## Исходный текст
____
Если принимать во внимание брачно-эротическую семантику праздника, то он символизирует победу брачных союзов над безбрачием, коитуса над цельностью.

Но вписывается ли сюда инцест, причем совершенный инцест? Ведь он ведет к гибели брата и сестры (в сюжетах песен об Иване и Марье – о превращении их в цветок, т. е. в единое, андрогинное существо).

А если попробовать несколько иначе расставить акценты. Может быть, дело не в торжестве одного над другим? Если следовать логике представлений о близнецах брате и сестре, предках-покровителях, то Иван Купала встает в один ряд с другими календарными праздниками, в которых на равных участвуют мифологические мужской и женский персонажи. Например, в масленичной обрядности мы находим те же свадебные мотивы, те же костры, то же чествование солнца, то же сжигание чучела. Просто в Купале это более ярко выражено, потому что это праздник наивысшего расцвета жизни, летнего солнцесостояния. В то же время это – пограничное время, после которого следует поворот на зиму. В этот праздник одинаково чествуют обоих близнецов: мужчину и женщину, огонь и воду, брата и сестру. Это пограничное время, и потому нужно вспоминать о начале творения. И в этом смысле упоминание об инцесте уместно. Да, он ведет к возвращению близнецов в нерасчлененное, андрогинное существование, к смерти. Но эта смерть в то же время дает начало новой жизни – поколению людей. Свадьба, соитие предков-покровителей обусловила и разгульный, эротический характер праздника. Люди подражали своим предкам-покровителям. Отсюда – торжество коитуса. А сжигание чучела – это ритуальные проводы предка-покровительницы в ее мир. С другой стороны, почему провожали только ее, ведь они оба пришли в сакральное, праздничное время из того мира? Может быть, потому, что она, в первую очередь, связана со смертью. Об этом говорят факты из мировой мифологии. Смерть, тьму нужно проводить, обезопасить себя от ее воздействия сразу же после совместного участия в обрядах. Но, может быть, до нас просто не дошли, не сохранились обряды таких проводов мужского персонажа праздника? А может быть, пускание горящего колеса с горы в реку – это и есть проводы мужского персонажа (огня)? Или его уход – в простом догорании костров?
____
## Данные упражнения
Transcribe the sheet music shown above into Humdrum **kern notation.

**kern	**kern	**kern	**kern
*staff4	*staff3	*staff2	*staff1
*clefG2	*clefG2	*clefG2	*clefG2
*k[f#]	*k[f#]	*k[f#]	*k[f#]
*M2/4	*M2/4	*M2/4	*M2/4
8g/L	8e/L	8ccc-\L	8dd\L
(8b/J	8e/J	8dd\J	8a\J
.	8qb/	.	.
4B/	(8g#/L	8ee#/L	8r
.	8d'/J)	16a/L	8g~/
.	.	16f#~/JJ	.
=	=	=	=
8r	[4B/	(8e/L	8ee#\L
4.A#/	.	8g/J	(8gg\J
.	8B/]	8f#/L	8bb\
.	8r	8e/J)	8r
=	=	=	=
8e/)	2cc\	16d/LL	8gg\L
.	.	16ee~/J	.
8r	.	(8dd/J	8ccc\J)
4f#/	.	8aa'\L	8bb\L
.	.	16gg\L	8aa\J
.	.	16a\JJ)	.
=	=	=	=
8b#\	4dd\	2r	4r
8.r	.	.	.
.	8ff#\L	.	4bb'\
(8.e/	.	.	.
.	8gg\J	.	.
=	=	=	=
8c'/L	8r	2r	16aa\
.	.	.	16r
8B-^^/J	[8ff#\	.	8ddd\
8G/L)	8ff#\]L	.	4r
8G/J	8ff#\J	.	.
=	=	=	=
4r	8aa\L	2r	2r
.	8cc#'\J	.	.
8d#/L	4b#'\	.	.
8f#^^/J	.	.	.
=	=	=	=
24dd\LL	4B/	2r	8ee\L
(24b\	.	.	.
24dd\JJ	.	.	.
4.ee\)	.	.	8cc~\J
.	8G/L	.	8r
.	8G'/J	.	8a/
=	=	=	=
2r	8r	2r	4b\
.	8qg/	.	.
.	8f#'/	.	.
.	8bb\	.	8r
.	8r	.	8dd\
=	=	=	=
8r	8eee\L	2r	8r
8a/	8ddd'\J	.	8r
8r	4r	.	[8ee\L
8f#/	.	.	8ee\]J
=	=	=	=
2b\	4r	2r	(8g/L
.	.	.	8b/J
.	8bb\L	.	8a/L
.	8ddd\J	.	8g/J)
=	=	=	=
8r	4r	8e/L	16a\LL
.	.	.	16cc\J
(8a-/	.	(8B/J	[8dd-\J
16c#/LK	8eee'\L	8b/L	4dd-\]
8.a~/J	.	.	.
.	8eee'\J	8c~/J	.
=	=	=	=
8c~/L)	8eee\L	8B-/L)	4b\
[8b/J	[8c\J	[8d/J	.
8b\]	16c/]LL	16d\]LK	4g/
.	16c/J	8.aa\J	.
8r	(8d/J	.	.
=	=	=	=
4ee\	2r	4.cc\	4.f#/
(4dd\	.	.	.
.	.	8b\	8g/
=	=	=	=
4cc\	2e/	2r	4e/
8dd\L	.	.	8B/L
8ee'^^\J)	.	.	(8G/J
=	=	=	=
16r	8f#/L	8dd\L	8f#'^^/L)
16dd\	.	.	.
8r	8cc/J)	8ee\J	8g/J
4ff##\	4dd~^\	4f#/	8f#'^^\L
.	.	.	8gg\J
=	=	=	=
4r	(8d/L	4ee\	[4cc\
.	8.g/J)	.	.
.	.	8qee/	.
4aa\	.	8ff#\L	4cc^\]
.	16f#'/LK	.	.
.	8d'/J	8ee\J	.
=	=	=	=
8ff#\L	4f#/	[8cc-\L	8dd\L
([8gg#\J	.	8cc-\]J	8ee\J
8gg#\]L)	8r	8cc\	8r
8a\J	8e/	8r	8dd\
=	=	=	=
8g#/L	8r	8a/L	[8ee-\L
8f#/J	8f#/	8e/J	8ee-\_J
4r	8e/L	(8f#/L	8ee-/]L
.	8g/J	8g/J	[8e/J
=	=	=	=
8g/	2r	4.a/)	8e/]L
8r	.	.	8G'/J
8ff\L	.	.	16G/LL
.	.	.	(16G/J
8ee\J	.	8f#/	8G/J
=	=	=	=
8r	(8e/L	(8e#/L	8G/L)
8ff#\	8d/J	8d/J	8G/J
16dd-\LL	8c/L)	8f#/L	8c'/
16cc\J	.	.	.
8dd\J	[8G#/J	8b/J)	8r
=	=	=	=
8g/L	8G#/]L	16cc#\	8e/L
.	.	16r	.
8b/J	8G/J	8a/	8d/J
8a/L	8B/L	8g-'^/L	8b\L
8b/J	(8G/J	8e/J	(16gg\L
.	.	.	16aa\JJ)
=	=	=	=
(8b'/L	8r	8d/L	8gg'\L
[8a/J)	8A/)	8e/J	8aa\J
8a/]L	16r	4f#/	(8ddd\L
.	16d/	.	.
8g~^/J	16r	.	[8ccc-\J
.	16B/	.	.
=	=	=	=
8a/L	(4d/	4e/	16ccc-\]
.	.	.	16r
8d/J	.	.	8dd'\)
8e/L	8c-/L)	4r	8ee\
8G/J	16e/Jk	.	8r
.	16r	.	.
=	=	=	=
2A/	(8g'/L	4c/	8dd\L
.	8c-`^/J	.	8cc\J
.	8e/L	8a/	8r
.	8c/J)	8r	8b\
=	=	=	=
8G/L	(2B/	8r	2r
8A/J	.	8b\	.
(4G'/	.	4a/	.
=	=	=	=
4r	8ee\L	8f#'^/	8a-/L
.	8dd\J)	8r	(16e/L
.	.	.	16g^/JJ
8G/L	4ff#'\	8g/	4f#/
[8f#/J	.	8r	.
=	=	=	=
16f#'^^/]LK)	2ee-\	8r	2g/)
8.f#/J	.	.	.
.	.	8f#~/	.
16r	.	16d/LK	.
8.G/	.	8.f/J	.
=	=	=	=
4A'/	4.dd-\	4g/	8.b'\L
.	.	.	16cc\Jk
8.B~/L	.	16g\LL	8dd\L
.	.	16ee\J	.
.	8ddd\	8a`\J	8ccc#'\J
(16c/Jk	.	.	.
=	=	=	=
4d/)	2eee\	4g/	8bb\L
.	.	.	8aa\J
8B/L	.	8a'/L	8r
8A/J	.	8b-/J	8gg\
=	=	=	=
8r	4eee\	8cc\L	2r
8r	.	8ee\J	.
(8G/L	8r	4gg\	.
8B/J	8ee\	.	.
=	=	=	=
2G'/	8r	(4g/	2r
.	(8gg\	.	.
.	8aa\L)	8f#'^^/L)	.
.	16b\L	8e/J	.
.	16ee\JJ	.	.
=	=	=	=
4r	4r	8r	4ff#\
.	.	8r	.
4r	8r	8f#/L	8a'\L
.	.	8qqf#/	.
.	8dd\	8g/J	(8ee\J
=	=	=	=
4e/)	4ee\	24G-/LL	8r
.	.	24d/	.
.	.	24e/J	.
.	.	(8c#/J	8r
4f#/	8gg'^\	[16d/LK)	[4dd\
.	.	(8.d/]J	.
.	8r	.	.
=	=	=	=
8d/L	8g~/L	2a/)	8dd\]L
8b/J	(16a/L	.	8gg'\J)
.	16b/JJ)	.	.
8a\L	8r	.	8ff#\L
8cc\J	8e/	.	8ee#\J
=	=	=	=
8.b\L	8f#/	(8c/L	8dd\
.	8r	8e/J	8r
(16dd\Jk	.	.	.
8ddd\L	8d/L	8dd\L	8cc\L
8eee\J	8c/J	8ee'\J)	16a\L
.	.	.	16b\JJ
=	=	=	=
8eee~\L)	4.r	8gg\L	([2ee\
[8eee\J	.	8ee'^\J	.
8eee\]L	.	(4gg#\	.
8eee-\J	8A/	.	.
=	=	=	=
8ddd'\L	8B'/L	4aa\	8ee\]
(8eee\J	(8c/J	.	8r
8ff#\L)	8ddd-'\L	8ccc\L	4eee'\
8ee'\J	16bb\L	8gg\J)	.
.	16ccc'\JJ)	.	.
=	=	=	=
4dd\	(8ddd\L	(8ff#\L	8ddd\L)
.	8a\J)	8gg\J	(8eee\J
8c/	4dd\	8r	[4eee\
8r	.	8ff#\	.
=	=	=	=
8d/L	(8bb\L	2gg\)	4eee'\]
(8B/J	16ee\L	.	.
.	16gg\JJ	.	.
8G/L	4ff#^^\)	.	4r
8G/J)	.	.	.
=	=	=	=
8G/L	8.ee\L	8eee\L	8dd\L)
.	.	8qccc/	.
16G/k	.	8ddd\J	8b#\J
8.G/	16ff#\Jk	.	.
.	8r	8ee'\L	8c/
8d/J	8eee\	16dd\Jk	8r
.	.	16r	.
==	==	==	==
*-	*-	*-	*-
____
## Что нужно сделать
(a) Как перевести на английский язык предложение из исходного текста: «Люди подражали своим предкам-покровителям.»?
(b) Ответьте по исходному тексту:
(i) Во что превращаются Иван и Марья в сюжетах песен?
(ii) Что мы находим в масленичной обрядности?
(iii) Чем, согласно исходному тексту, является сжигание чучела?
(c) Как будет выглядеть в исходном тексте всё от «Если принимать во» вниз до «единое, андрогинное существо).», если заменить «безбрачием» на «одиночеством»?

## Список решений
(a) People imitated their ancestor-patrons.

(b)
(i) В цветок, то есть в единое, андрогинное существо.
(ii) Те же свадебные мотивы, те же костры, то же чествование солнца, то же сжигание чучела.
(iii) Ритуальными проводами предка-покровительницы в ее мир.

(c)
Если принимать во внимание брачно-эротическую семантику праздника, то он символизирует победу брачных союзов над одиночеством, коитуса над цельностью.

Но вписывается ли сюда инцест, причем совершенный инцест? Ведь он ведет к гибели брата и сестры (в сюжетах песен об Иване и Марье – о превращении их в цветок, т. е. в единое, андрогинное существо).